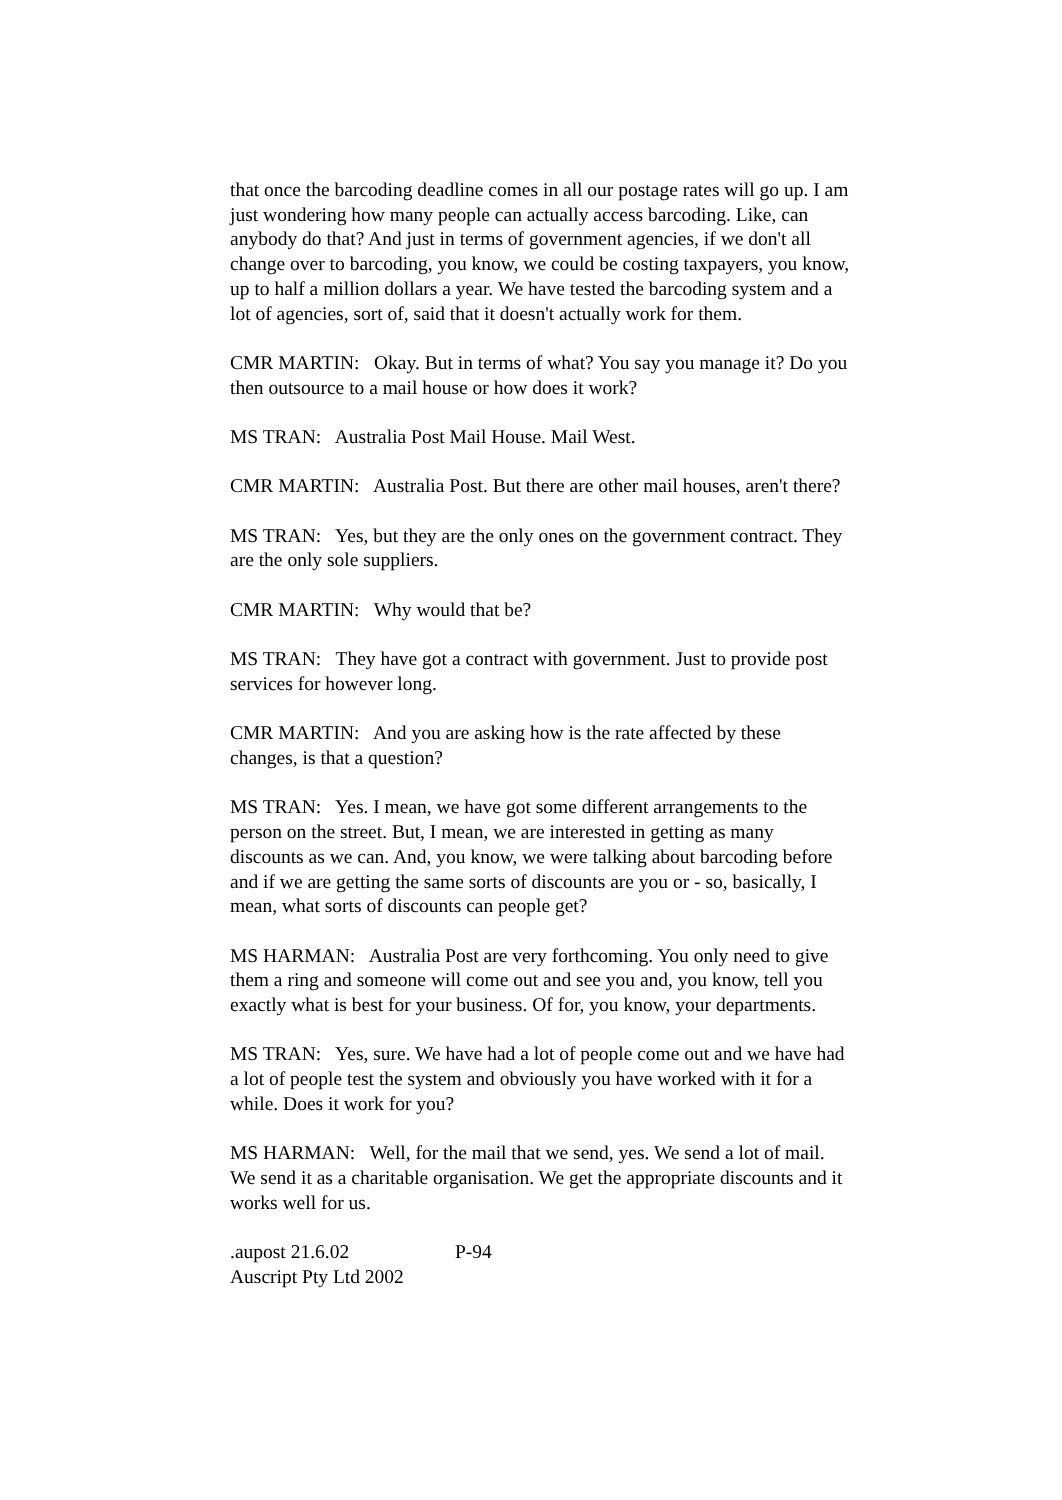that once the barcoding deadline comes in all our postage rates will go up. I am just wondering how many people can actually access barcoding. Like, can anybody do that? And just in terms of government agencies, if we don't all change over to barcoding, you know, we could be costing taxpayers, you know, up to half a million dollars a year. We have tested the barcoding system and a lot of agencies, sort of, said that it doesn't actually work for them.
CMR MARTIN: Okay. But in terms of what? You say you manage it? Do you then outsource to a mail house or how does it work?
MS TRAN: Australia Post Mail House. Mail West.
CMR MARTIN: Australia Post. But there are other mail houses, aren't there?
MS TRAN: Yes, but they are the only ones on the government contract. They are the only sole suppliers.
CMR MARTIN: Why would that be?
MS TRAN: They have got a contract with government. Just to provide post services for however long.
CMR MARTIN: And you are asking how is the rate affected by these changes, is that a question?
MS TRAN: Yes. I mean, we have got some different arrangements to the person on the street. But, I mean, we are interested in getting as many discounts as we can. And, you know, we were talking about barcoding before and if we are getting the same sorts of discounts are you or - so, basically, I mean, what sorts of discounts can people get?
MS HARMAN: Australia Post are very forthcoming. You only need to give them a ring and someone will come out and see you and, you know, tell you exactly what is best for your business. Of for, you know, your departments.
MS TRAN: Yes, sure. We have had a lot of people come out and we have had a lot of people test the system and obviously you have worked with it for a while. Does it work for you?
MS HARMAN: Well, for the mail that we send, yes. We send a lot of mail. We send it as a charitable organisation. We get the appropriate discounts and it works well for us.
.aupost 21.6.02 P-94
Auscript Pty Ltd 2002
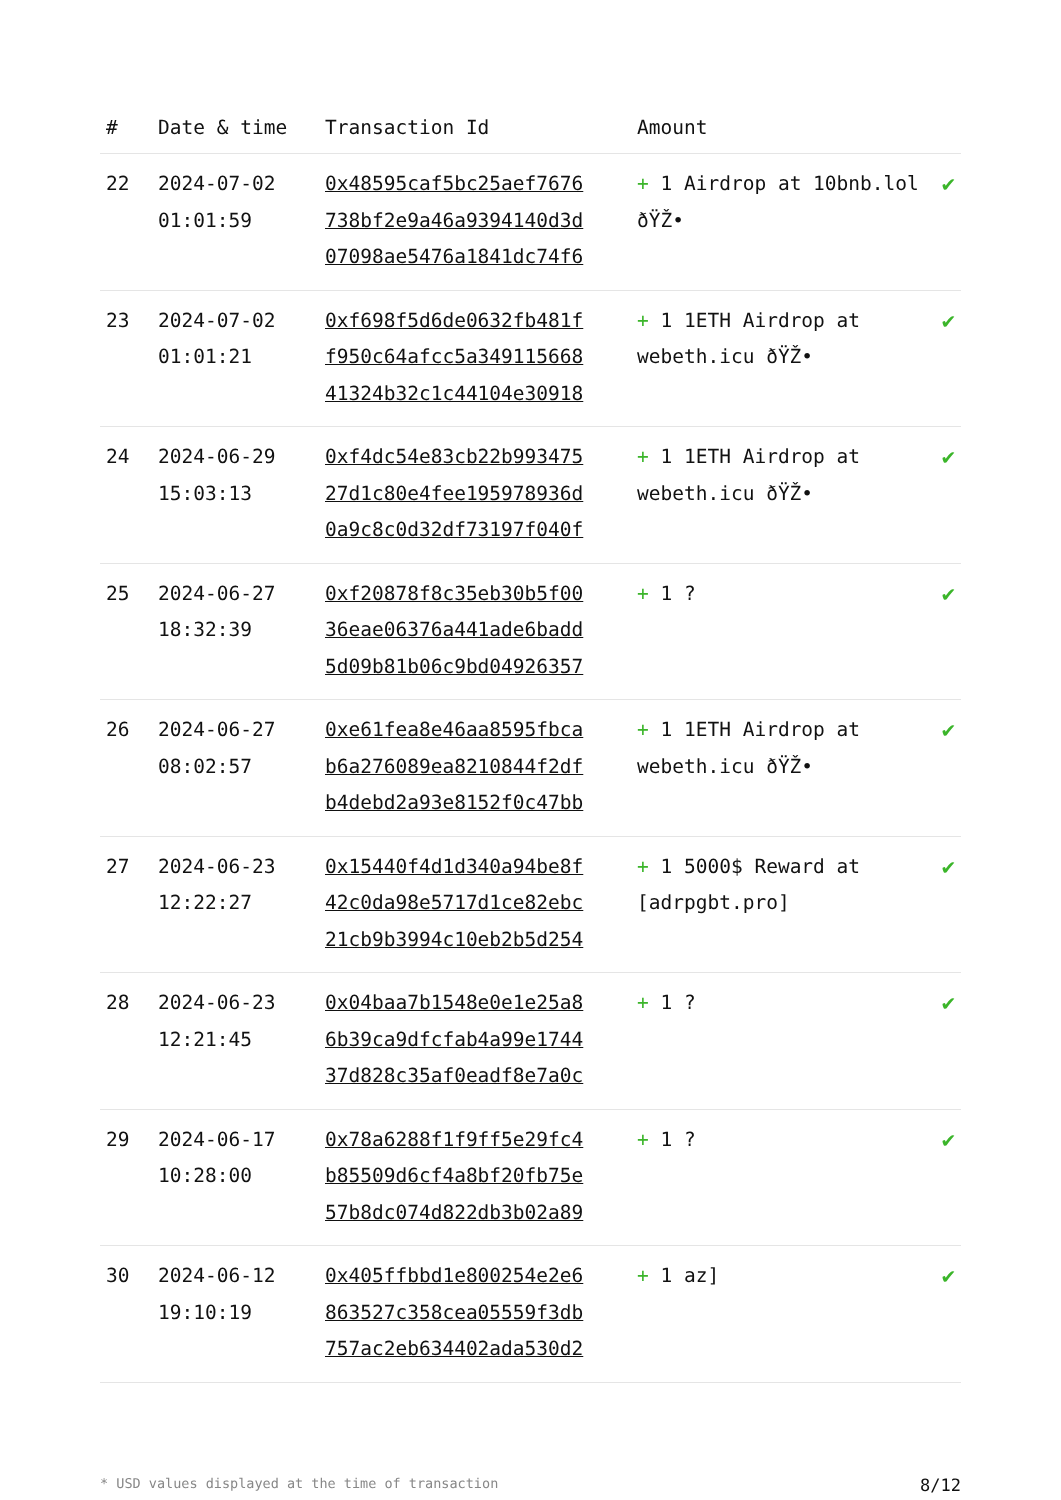| # | Date & time | Transaction Id | Amount | |
| --- | --- | --- | --- | --- |
| 22 | 2024-07-02 01:01:59 | 0x48595caf5bc25aef7676 738bf2e9a46a9394140d3d 07098ae5476a1841dc74f6 | + 1 Airdrop at 10bnb.lol ðŸŽ• | ✔ |
| 23 | 2024-07-02 01:01:21 | 0xf698f5d6de0632fb481f f950c64afcc5a349115668 41324b32c1c44104e30918 | + 1 1ETH Airdrop at webeth.icu ðŸŽ• | ✔ |
| 24 | 2024-06-29 15:03:13 | 0xf4dc54e83cb22b993475 27d1c80e4fee195978936d 0a9c8c0d32df73197f040f | + 1 1ETH Airdrop at webeth.icu ðŸŽ• | ✔ |
| 25 | 2024-06-27 18:32:39 | 0xf20878f8c35eb30b5f00 36eae06376a441ade6badd 5d09b81b06c9bd04926357 | + 1 ? | ✔ |
| 26 | 2024-06-27 08:02:57 | 0xe61fea8e46aa8595fbca b6a276089ea8210844f2df b4debd2a93e8152f0c47bb | + 1 1ETH Airdrop at webeth.icu ðŸŽ• | ✔ |
| 27 | 2024-06-23 12:22:27 | 0x15440f4d1d340a94be8f 42c0da98e5717d1ce82ebc 21cb9b3994c10eb2b5d254 | + 1 5000$ Reward at [adrpgbt.pro] | ✔ |
| 28 | 2024-06-23 12:21:45 | 0x04baa7b1548e0e1e25a8 6b39ca9dfcfab4a99e1744 37d828c35af0eadf8e7a0c | + 1 ? | ✔ |
| 29 | 2024-06-17 10:28:00 | 0x78a6288f1f9ff5e29fc4 b85509d6cf4a8bf20fb75e 57b8dc074d822db3b02a89 | + 1 ? | ✔ |
| 30 | 2024-06-12 19:10:19 | 0x405ffbbd1e800254e2e6 863527c358cea05559f3db 757ac2eb634402ada530d2 | + 1 az] | ✔ |
* USD values displayed at the time of transaction 8/12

**WHAT TO WORK ON:** Output the data above exactly, beginning at its first line and ending with the line that holds "Auscript Pty Ltd 2002". Leave out the pictures and add nothing.

**COMPLETED EXERCISE:**
that once the barcoding deadline comes in all our postage rates will go up. I am just wondering how many people can actually access barcoding. Like, can anybody do that? And just in terms of government agencies, if we don't all change over to barcoding, you know, we could be costing taxpayers, you know, up to half a million dollars a year. We have tested the barcoding system and a lot of agencies, sort of, said that it doesn't actually work for them.
CMR MARTIN: Okay. But in terms of what? You say you manage it? Do you then outsource to a mail house or how does it work?
MS TRAN: Australia Post Mail House. Mail West.
CMR MARTIN: Australia Post. But there are other mail houses, aren't there?
MS TRAN: Yes, but they are the only ones on the government contract. They are the only sole suppliers.
CMR MARTIN: Why would that be?
MS TRAN: They have got a contract with government. Just to provide post services for however long.
CMR MARTIN: And you are asking how is the rate affected by these changes, is that a question?
MS TRAN: Yes. I mean, we have got some different arrangements to the person on the street. But, I mean, we are interested in getting as many discounts as we can. And, you know, we were talking about barcoding before and if we are getting the same sorts of discounts are you or - so, basically, I mean, what sorts of discounts can people get?
MS HARMAN: Australia Post are very forthcoming. You only need to give them a ring and someone will come out and see you and, you know, tell you exactly what is best for your business. Of for, you know, your departments.
MS TRAN: Yes, sure. We have had a lot of people come out and we have had a lot of people test the system and obviously you have worked with it for a while. Does it work for you?
MS HARMAN: Well, for the mail that we send, yes. We send a lot of mail. We send it as a charitable organisation. We get the appropriate discounts and it works well for us.
.aupost 21.6.02 P-94
Auscript Pty Ltd 2002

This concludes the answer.